**PAGE TEXT:**
>> BEGIN

Re: [RFC] /dev/ioasid uAPI proposal

From: Jason Gunthorpe
Date: Wed Jun 02 2021 - 12:58:46 EST


On Wed, Jun 02, 2021 at 04:48:35PM +1000, David Gibson wrote:
> > > /* Bind guest I/O page table */
> > > bind_data = {
> > > .ioasid = gva_ioasid;
> > > .addr = gva_pgtable1;
> > > // and format information
> > > };
> > > ioctl(ioasid_fd, IOASID_BIND_PGTABLE, &bind_data);
> >
> > Again I do wonder if this should just be part of alloc_ioasid. Is
> > there any reason to split these things? The only advantage to the
> > split is the device is known, but the device shouldn't impact
> > anything..
>
> I'm pretty sure the device(s) could matter, although they probably
> won't usually.

It is a bit subtle, but the /dev/iommu fd itself is connected to the
devices first. This prevents wildly incompatible devices from being
joined together, and allows some "get info" to report the capability
union of all devices if we want to do that.

The original concept was that devices joined would all have to support
the same IOASID format, at least for the kernel owned map/unmap IOASID
type. Supporting different page table formats maybe is reason to
revisit that concept.

There is a small advantage to re-using the IOASID container because of
the get_user_pages caching and pinned accounting management at the FD
level.

I don't know if that small advantage is worth the extra complexity
though.

> But it would certainly be possible for a system to have two
> different host bridges with two different IOMMUs with different
> pagetable formats. Until you know which devices (and therefore
> which host bridge) you're talking about, you don't know what formats
> of pagetable to accept. And if you have devices from *both* bridges
> you can't bind a page table at all - you could theoretically support
> a kernel managed pagetable by mirroring each MAP and UNMAP to tables
> in both formats, but it would be pretty reasonable not to support
> that.

The basic process for a user space owned pgtable mode would be:

1) qemu has to figure out what format of pgtable to use

Presumably it uses query functions using the device label. The
kernel code should look at the entire device path through all the
IOMMU HW to determine what is possible.

Or it already knows because the VM's vIOMMU is running in some
fixed page table format, or the VM's vIOMMU already told it, or
something.

2) qemu creates an IOASID and based on #1 and says 'I want this format'

3) qemu binds the IOASID to the device.

If qmeu gets it wrong then it just fails.

4) For the next device qemu would have to figure out if it can re-use
an existing IOASID based on the required proeprties.

You pointed to the case of mixing vIOMMU's of different platforms. So
it is completely reasonable for qemu to ask for a "ARM 64 bit IOMMU
page table mode v2" while running on an x86 because that is what the
vIOMMU is wired to work with.

Presumably qemu will fall back to software emulation if this is not
possible.

One interesting option for software emulation is to just transform the
ARM page table format to a x86 page table format in userspace and use
nested bind/invalidate to synchronize with the kernel. With SW nesting
I suspect this would be much faster

Jason

>> END

**TO-DO LIST:**
**A.** In the IOASID reply, reproduce the passage starting with "4) For the next" and going on through "to work with.", swapping "qemu" for "the VMM".
**B.** According to the IOASID reply, what will qemu presumably fall back to if the requested page table mode is not possible?
**C.** From the IOASID reply, list the numbered steps of the basic process for a user space owned pgtable mode.

**RECORD EXCERPTS:**
>> BEGIN

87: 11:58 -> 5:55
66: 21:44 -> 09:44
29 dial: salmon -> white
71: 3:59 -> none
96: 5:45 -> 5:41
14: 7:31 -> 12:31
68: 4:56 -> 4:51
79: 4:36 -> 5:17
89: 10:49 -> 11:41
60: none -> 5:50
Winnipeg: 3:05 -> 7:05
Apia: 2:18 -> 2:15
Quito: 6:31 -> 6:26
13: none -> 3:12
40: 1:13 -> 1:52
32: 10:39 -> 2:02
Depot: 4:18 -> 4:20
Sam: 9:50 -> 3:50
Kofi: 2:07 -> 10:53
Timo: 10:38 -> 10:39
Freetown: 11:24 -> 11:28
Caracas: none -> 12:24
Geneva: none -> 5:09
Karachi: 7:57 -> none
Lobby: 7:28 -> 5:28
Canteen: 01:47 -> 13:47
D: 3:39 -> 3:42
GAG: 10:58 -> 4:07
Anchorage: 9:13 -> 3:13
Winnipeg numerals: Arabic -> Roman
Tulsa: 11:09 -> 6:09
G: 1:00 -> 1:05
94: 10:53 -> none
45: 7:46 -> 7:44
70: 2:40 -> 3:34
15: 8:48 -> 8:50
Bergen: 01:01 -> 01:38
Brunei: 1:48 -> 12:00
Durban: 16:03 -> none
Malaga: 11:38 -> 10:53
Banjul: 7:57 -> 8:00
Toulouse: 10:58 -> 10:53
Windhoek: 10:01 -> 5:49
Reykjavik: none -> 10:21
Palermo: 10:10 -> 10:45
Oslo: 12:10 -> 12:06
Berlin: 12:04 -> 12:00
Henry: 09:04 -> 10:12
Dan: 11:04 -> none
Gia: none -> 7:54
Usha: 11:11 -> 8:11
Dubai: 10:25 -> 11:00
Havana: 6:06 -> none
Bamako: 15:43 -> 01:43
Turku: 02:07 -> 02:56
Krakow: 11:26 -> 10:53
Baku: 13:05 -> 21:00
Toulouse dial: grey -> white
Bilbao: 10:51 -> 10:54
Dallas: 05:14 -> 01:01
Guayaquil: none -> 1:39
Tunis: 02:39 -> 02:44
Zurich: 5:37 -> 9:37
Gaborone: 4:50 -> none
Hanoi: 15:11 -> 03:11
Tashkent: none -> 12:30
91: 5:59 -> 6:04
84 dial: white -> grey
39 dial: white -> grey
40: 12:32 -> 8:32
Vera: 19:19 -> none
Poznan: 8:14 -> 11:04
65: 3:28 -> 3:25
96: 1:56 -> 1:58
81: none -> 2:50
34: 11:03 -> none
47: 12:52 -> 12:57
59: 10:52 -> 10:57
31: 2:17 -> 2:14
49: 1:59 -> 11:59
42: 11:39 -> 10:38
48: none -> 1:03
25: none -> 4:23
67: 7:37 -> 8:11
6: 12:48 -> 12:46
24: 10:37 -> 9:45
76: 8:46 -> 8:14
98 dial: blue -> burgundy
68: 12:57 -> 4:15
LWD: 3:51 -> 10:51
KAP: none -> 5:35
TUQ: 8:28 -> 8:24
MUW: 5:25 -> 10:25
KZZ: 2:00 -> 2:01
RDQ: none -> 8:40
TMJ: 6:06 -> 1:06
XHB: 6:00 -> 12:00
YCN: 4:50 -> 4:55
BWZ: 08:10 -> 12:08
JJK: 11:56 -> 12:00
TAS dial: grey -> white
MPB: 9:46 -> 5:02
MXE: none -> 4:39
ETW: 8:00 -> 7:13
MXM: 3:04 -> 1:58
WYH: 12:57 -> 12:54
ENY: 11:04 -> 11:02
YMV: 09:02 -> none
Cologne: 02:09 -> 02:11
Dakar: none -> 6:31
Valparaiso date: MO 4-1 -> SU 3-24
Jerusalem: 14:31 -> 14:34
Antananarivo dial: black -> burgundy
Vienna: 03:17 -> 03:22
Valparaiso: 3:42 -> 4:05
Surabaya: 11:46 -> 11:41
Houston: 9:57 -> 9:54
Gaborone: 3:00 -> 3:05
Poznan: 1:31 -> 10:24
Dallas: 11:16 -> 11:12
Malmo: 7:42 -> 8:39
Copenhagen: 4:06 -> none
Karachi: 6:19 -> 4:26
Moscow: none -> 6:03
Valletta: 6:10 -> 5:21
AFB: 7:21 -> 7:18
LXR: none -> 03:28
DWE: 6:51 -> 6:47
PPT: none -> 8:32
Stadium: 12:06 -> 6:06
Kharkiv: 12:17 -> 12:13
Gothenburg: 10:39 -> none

>> END

**ANSWERS FOR THIS EXERCISE:**
**A.**
4) For the next device the VMM would have to figure out if it can re-use
an existing IOASID based on the required proeprties.

You pointed to the case of mixing vIOMMU's of different platforms. So
it is completely reasonable for the VMM to ask for a "ARM 64 bit IOMMU
page table mode v2" while running on an x86 because that is what the
vIOMMU is wired to work with.

**B.** Software emulation.

**C.**
1) qemu figures out what format of pgtable to use.
2) qemu creates an IOASID and, based on step 1, requests that format.
3) qemu binds the IOASID to the device.
4) For the next device, qemu figures out whether it can re-use an existing IOASID based on the required properties.